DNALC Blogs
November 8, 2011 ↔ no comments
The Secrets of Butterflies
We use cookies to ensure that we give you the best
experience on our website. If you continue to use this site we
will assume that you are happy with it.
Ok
****************
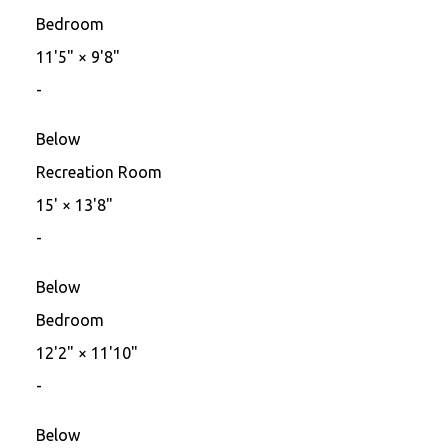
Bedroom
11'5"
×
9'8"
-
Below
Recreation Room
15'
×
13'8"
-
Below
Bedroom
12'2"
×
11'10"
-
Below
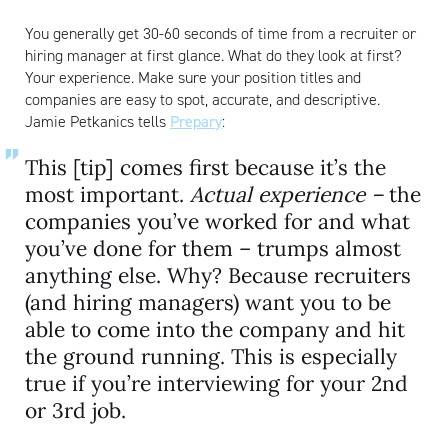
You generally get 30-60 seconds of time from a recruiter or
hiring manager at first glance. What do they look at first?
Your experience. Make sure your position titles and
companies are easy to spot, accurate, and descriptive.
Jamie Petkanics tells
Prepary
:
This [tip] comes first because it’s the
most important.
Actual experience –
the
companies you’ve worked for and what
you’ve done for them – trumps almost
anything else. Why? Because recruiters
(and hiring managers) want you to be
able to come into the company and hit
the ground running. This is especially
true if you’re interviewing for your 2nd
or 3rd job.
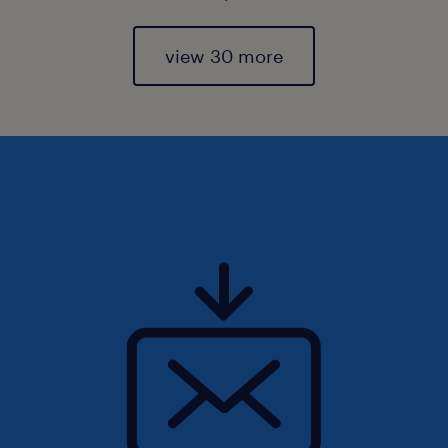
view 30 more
****************
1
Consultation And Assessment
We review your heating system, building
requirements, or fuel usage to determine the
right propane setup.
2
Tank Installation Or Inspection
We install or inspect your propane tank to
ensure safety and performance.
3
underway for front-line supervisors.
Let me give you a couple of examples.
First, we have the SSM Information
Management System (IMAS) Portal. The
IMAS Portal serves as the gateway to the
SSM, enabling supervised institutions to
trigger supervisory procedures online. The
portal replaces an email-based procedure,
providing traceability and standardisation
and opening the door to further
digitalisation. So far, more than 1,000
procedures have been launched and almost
****************
**Task details:**
Output exactly, and only, the lines of the entries above from the one with "most important." up to and including the one with "view 30 more"; pictures are to be left out.

**Exercise response:**
most important.
Actual experience –
the
companies you’ve worked for and what
you’ve done for them – trumps almost
anything else. Why? Because recruiters
(and hiring managers) want you to be
able to come into the company and hit
the ground running. This is especially
true if you’re interviewing for your 2nd
or 3rd job.
view 30 more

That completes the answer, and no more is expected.